(Material for the task):
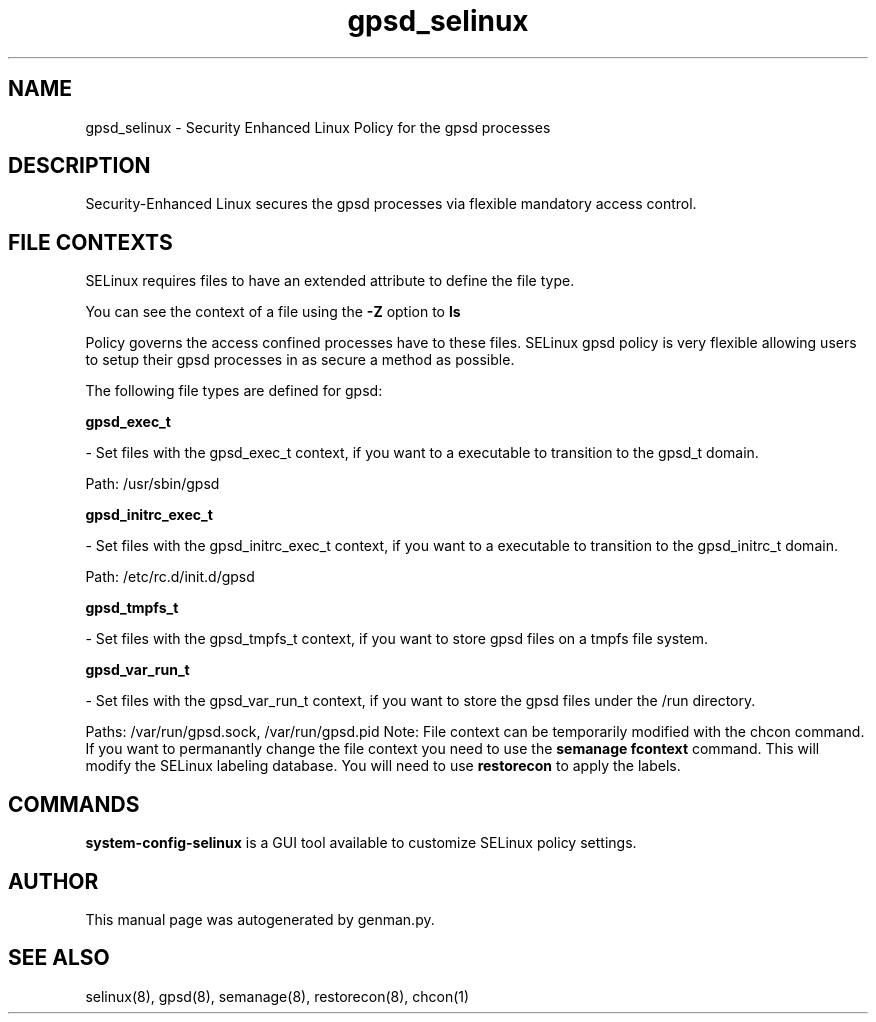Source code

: .TH  "gpsd_selinux"  "8"  "gpsd" "dwalsh@redhat.com" "gpsd SELinux Policy documentation"
.SH "NAME"
gpsd_selinux \- Security Enhanced Linux Policy for the gpsd processes
.SH "DESCRIPTION"

Security-Enhanced Linux secures the gpsd processes via flexible mandatory access
control.  
.SH FILE CONTEXTS
SELinux requires files to have an extended attribute to define the file type. 
.PP
You can see the context of a file using the \fB\-Z\fP option to \fBls\bP
.PP
Policy governs the access confined processes have to these files. 
SELinux gpsd policy is very flexible allowing users to setup their gpsd processes in as secure a method as possible.
.PP 
The following file types are defined for gpsd:


.EX
.B gpsd_exec_t 
.EE

- Set files with the gpsd_exec_t context, if you want to a executable to transition to the gpsd_t domain.

.br
Path: 
/usr/sbin/gpsd

.EX
.B gpsd_initrc_exec_t 
.EE

- Set files with the gpsd_initrc_exec_t context, if you want to a executable to transition to the gpsd_initrc_t domain.

.br
Path: 
/etc/rc\.d/init\.d/gpsd

.EX
.B gpsd_tmpfs_t 
.EE

- Set files with the gpsd_tmpfs_t context, if you want to store gpsd files on a tmpfs file system.


.EX
.B gpsd_var_run_t 
.EE

- Set files with the gpsd_var_run_t context, if you want to store the gpsd files under the /run directory.

.br
Paths: 
/var/run/gpsd\.sock, /var/run/gpsd\.pid
Note: File context can be temporarily modified with the chcon command.  If you want to permanantly change the file context you need to use the 
.B semanage fcontext 
command.  This will modify the SELinux labeling database.  You will need to use
.B restorecon
to apply the labels.

.SH "COMMANDS"

.PP
.B system-config-selinux 
is a GUI tool available to customize SELinux policy settings.

.SH AUTHOR	
This manual page was autogenerated by genman.py.

.SH "SEE ALSO"
selinux(8), gpsd(8), semanage(8), restorecon(8), chcon(1)

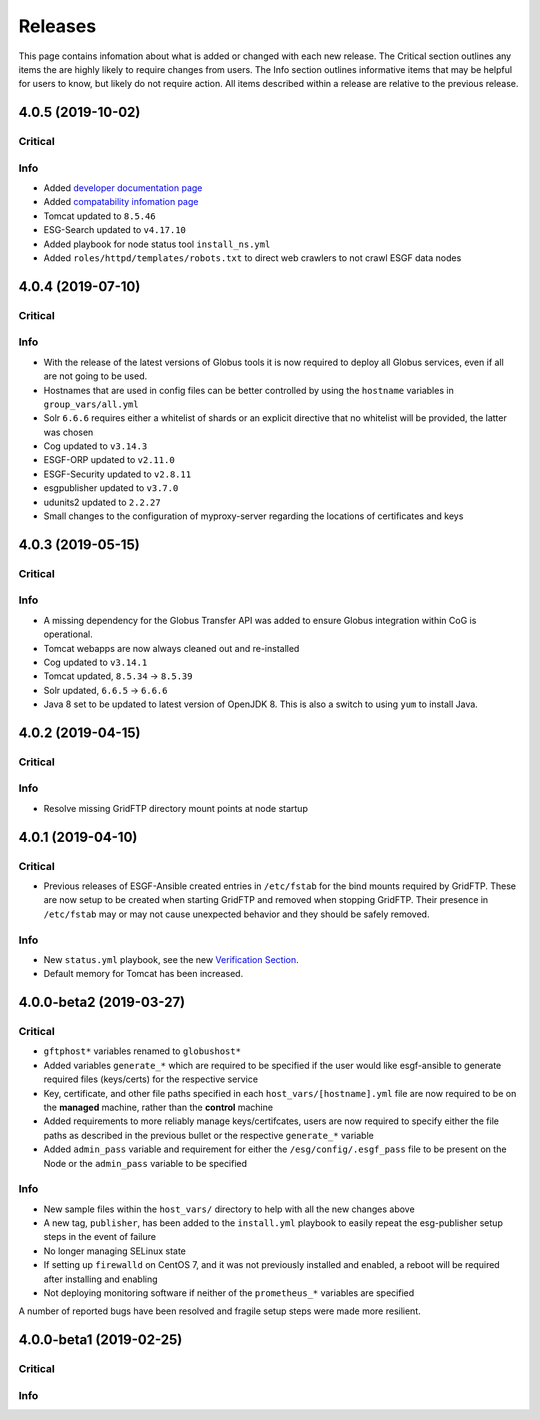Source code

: Releases
========

This page contains infomation about what is added or changed with each new release.
The Critical section outlines any items the are highly likely to require changes from users.
The Info section outlines informative items that may be helpful for users to know, but likely do not require action.
All items described within a release are relative to the previous release.

4.0.5 (2019-10-02)
******************

Critical
--------

Info
----
- Added `developer documentation page  <../developers/developers.html>`_
- Added `compatability infomation page  <../faq/comptable.html>`_
- Tomcat updated to ``8.5.46``
- ESG-Search updated to ``v4.17.10``
- Added playbook for node status tool ``install_ns.yml``
- Added ``roles/httpd/templates/robots.txt`` to direct web crawlers to not crawl ESGF data nodes


4.0.4 (2019-07-10)
******************

Critical
--------

Info
----
- With the release of the latest versions of Globus tools it is now required to deploy all Globus services, even if all are not going to be used.
- Hostnames that are used in config files can be better controlled by using the ``hostname`` variables in ``group_vars/all.yml``
- Solr ``6.6.6`` requires either a whitelist of shards or an explicit directive that no whitelist will be provided, the latter was chosen
- Cog updated to ``v3.14.3``
- ESGF-ORP updated to ``v2.11.0``
- ESGF-Security updated to ``v2.8.11``
- esgpublisher updated to ``v3.7.0``
- udunits2 updated to ``2.2.27``
- Small changes to the configuration of myproxy-server regarding the locations of certificates and keys


4.0.3 (2019-05-15)
******************

Critical
--------

Info
----
- A missing dependency for the Globus Transfer API was added to ensure Globus integration within CoG is operational.
- Tomcat webapps are now always cleaned out and re-installed
- Cog updated to ``v3.14.1``
- Tomcat updated, ``8.5.34`` -> ``8.5.39``
- Solr updated, ``6.6.5`` -> ``6.6.6``
- Java 8 set to be updated to latest version of OpenJDK 8. This is also a switch to using ``yum`` to install Java.


4.0.2 (2019-04-15)
******************

Critical
--------

Info
----
- Resolve missing GridFTP directory mount points at node startup


4.0.1 (2019-04-10)
******************

Critical
--------
- Previous releases of ESGF-Ansible created entries in ``/etc/fstab`` for the bind mounts required by GridFTP. These are now setup to be created when starting GridFTP and removed when stopping GridFTP. Their presence in ``/etc/fstab`` may or may not cause unexpected behavior and they should be safely removed.

Info
----
- New ``status.yml`` playbook, see the new `Verification Section <../verify/verify.html>`_.
- Default memory for Tomcat has been increased.


4.0.0-beta2 (2019-03-27)
************************

Critical
--------
- ``gftphost*`` variables renamed to ``globushost*``
- Added variables ``generate_*`` which are required to be specified if the user would like esgf-ansible to generate required files (keys/certs) for the respective service
- Key, certificate, and other file paths specified in each ``host_vars/[hostname].yml`` file are now required to be on the **managed** machine, rather than the **control** machine
- Added requirements to more reliably manage keys/certifcates, users are now required to specify either the file paths as described in the previous bullet or the respective ``generate_*`` variable
- Added ``admin_pass`` variable and requirement for either the ``/esg/config/.esgf_pass`` file to be present on the Node or the ``admin_pass`` variable to be specified

Info
----
- New sample files within the ``host_vars/`` directory to help with all the new changes above
- A new tag, ``publisher``, has been added to the ``install.yml`` playbook to easily repeat the esg-publisher setup steps in the event of failure
- No longer managing SELinux state
- If setting up ``firewalld`` on CentOS 7, and it was not previously installed and enabled, a reboot will be required after installing and enabling
- Not deploying monitoring software if neither of the ``prometheus_*`` variables are specified

A number of reported bugs have been resolved and fragile setup steps were made more resilient.

4.0.0-beta1 (2019-02-25)
************************

Critical
--------

Info
----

(Work task): Copy out the records exactly. Do not include the pictures.

(Finished task):
Source code

: .TH  "gpsd_selinux"  "8"  "gpsd" "dwalsh@redhat.com" "gpsd SELinux Policy documentation"
.SH "NAME"
gpsd_selinux \- Security Enhanced Linux Policy for the gpsd processes
.SH "DESCRIPTION"

Security-Enhanced Linux secures the gpsd processes via flexible mandatory access
control.  
.SH FILE CONTEXTS
SELinux requires files to have an extended attribute to define the file type. 
.PP
You can see the context of a file using the \fB\-Z\fP option to \fBls\bP
.PP
Policy governs the access confined processes have to these files. 
SELinux gpsd policy is very flexible allowing users to setup their gpsd processes in as secure a method as possible.
.PP 
The following file types are defined for gpsd:


.EX
.B gpsd_exec_t 
.EE

- Set files with the gpsd_exec_t context, if you want to a executable to transition to the gpsd_t domain.

.br
Path: 
/usr/sbin/gpsd

.EX
.B gpsd_initrc_exec_t 
.EE

- Set files with the gpsd_initrc_exec_t context, if you want to a executable to transition to the gpsd_initrc_t domain.

.br
Path: 
/etc/rc\.d/init\.d/gpsd

.EX
.B gpsd_tmpfs_t 
.EE

- Set files with the gpsd_tmpfs_t context, if you want to store gpsd files on a tmpfs file system.


.EX
.B gpsd_var_run_t 
.EE

- Set files with the gpsd_var_run_t context, if you want to store the gpsd files under the /run directory.

.br
Paths: 
/var/run/gpsd\.sock, /var/run/gpsd\.pid
Note: File context can be temporarily modified with the chcon command.  If you want to permanantly change the file context you need to use the 
.B semanage fcontext 
command.  This will modify the SELinux labeling database.  You will need to use
.B restorecon
to apply the labels.

.SH "COMMANDS"

.PP
.B system-config-selinux 
is a GUI tool available to customize SELinux policy settings.

.SH AUTHOR	
This manual page was autogenerated by genman.py.

.SH "SEE ALSO"
selinux(8), gpsd(8), semanage(8), restorecon(8), chcon(1)

Source code

: Releases
========

This page contains infomation about what is added or changed with each new release.
The Critical section outlines any items the are highly likely to require changes from users.
The Info section outlines informative items that may be helpful for users to know, but likely do not require action.
All items described within a release are relative to the previous release.

4.0.5 (2019-10-02)
******************

Critical
--------

Info
----
- Added `developer documentation page  <../developers/developers.html>`_
- Added `compatability infomation page  <../faq/comptable.html>`_
- Tomcat updated to ``8.5.46``
- ESG-Search updated to ``v4.17.10``
- Added playbook for node status tool ``install_ns.yml``
- Added ``roles/httpd/templates/robots.txt`` to direct web crawlers to not crawl ESGF data nodes


4.0.4 (2019-07-10)
******************

Critical
--------

Info
----
- With the release of the latest versions of Globus tools it is now required to deploy all Globus services, even if all are not going to be used.
- Hostnames that are used in config files can be better controlled by using the ``hostname`` variables in ``group_vars/all.yml``
- Solr ``6.6.6`` requires either a whitelist of shards or an explicit directive that no whitelist will be provided, the latter was chosen
- Cog updated to ``v3.14.3``
- ESGF-ORP updated to ``v2.11.0``
- ESGF-Security updated to ``v2.8.11``
- esgpublisher updated to ``v3.7.0``
- udunits2 updated to ``2.2.27``
- Small changes to the configuration of myproxy-server regarding the locations of certificates and keys


4.0.3 (2019-05-15)
******************

Critical
--------

Info
----
- A missing dependency for the Globus Transfer API was added to ensure Globus integration within CoG is operational.
- Tomcat webapps are now always cleaned out and re-installed
- Cog updated to ``v3.14.1``
- Tomcat updated, ``8.5.34`` -> ``8.5.39``
- Solr updated, ``6.6.5`` -> ``6.6.6``
- Java 8 set to be updated to latest version of OpenJDK 8. This is also a switch to using ``yum`` to install Java.


4.0.2 (2019-04-15)
******************

Critical
--------

Info
----
- Resolve missing GridFTP directory mount points at node startup


4.0.1 (2019-04-10)
******************

Critical
--------
- Previous releases of ESGF-Ansible created entries in ``/etc/fstab`` for the bind mounts required by GridFTP. These are now setup to be created when starting GridFTP and removed when stopping GridFTP. Their presence in ``/etc/fstab`` may or may not cause unexpected behavior and they should be safely removed.

Info
----
- New ``status.yml`` playbook, see the new `Verification Section <../verify/verify.html>`_.
- Default memory for Tomcat has been increased.


4.0.0-beta2 (2019-03-27)
************************

Critical
--------
- ``gftphost*`` variables renamed to ``globushost*``
- Added variables ``generate_*`` which are required to be specified if the user would like esgf-ansible to generate required files (keys/certs) for the respective service
- Key, certificate, and other file paths specified in each ``host_vars/[hostname].yml`` file are now required to be on the **managed** machine, rather than the **control** machine
- Added requirements to more reliably manage keys/certifcates, users are now required to specify either the file paths as described in the previous bullet or the respective ``generate_*`` variable
- Added ``admin_pass`` variable and requirement for either the ``/esg/config/.esgf_pass`` file to be present on the Node or the ``admin_pass`` variable to be specified

Info
----
- New sample files within the ``host_vars/`` directory to help with all the new changes above
- A new tag, ``publisher``, has been added to the ``install.yml`` playbook to easily repeat the esg-publisher setup steps in the event of failure
- No longer managing SELinux state
- If setting up ``firewalld`` on CentOS 7, and it was not previously installed and enabled, a reboot will be required after installing and enabling
- Not deploying monitoring software if neither of the ``prometheus_*`` variables are specified

A number of reported bugs have been resolved and fragile setup steps were made more resilient.

4.0.0-beta1 (2019-02-25)
************************

Critical
--------

Info
----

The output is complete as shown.